- Born: 6 March 1961 (age 65) San Luca, Reggio Calabria, Italy
- Other name: 'u capra
- Allegiance: 'Ndrangheta

= Giuseppe Giorgi =

Giuseppe Giorgi (/it/; born 6 March 1961) is an Italian criminal belonging to the 'Ndrangheta, a criminal organisation in Calabria. After having been a fugitive for 23 years and been included on the list of most wanted fugitives in Italy he was captured in his home town San Luca on 2 June 2017.

==Background==
He had been wanted for criminal association and arms and drug trafficking, extortion and murder.
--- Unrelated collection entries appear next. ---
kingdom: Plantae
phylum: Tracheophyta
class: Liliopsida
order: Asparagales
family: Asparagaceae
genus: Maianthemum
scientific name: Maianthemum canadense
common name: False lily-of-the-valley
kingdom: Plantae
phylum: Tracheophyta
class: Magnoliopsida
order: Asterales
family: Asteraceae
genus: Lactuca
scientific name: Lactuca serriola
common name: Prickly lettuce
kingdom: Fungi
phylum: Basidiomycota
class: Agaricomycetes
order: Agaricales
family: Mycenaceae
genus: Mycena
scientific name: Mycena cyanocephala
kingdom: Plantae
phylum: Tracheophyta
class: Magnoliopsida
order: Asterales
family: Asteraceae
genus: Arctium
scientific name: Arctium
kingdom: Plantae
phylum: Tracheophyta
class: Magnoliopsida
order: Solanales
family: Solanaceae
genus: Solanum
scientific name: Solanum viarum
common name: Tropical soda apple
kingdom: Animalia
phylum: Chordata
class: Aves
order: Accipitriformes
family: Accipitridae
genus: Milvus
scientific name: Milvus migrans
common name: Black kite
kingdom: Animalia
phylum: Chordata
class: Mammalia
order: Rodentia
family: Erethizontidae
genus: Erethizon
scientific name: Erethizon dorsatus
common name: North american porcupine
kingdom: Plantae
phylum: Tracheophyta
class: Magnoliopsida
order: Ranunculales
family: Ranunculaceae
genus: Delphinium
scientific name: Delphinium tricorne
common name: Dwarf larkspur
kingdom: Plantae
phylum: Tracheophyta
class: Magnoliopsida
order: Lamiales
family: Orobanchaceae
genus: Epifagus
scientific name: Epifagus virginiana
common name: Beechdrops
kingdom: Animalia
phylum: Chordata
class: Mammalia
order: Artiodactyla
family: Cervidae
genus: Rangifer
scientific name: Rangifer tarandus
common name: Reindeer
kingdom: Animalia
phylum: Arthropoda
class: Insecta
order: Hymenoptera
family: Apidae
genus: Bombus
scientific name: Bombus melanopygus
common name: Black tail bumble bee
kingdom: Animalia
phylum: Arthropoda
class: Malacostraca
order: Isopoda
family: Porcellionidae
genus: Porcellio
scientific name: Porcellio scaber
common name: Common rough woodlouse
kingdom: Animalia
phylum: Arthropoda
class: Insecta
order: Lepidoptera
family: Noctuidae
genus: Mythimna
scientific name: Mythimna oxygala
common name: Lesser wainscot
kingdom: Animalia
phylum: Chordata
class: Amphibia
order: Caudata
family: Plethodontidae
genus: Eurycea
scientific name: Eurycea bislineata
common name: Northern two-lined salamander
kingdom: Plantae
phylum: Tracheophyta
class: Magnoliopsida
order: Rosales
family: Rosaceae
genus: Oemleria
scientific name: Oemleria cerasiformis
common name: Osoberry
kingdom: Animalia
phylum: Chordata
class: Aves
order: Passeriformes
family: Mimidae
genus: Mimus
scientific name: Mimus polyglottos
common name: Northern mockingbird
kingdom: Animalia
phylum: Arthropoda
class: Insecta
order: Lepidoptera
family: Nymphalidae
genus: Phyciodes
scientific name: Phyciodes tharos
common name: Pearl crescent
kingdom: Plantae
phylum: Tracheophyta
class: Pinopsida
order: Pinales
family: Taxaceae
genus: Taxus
Also known as 'u capra ("the goat"), Giorgi belongs to the Pelle-Romeo-Vottari clan from San Luca and is the son-in-law of the boss Sebastiano Romeo. According to the pentito (informer) Francesco Fonti, he has been involved in the illegal disposal of toxic and radioactive waste, as well as the smuggling of niobium – a metal used in nuclear reactors. Ships loaded with hazardous waste were sunk with dynamite off the Italian coast.

==Capture and aftermath==
While on the run, Giorgi is believed to have resided in Germany. However, he was arrested in an underground bunker in his home town San Luca on 2 June 2017 after a five-hour police search. Residents of the town stirred outrage after they gathered outside the house of Giorgi to pay their respects as he was being arrested. After being a fugitive for nearly half of his life, Giorgi has to serve a 28-year and nine-month sentence for an international drug trafficking and other offenses.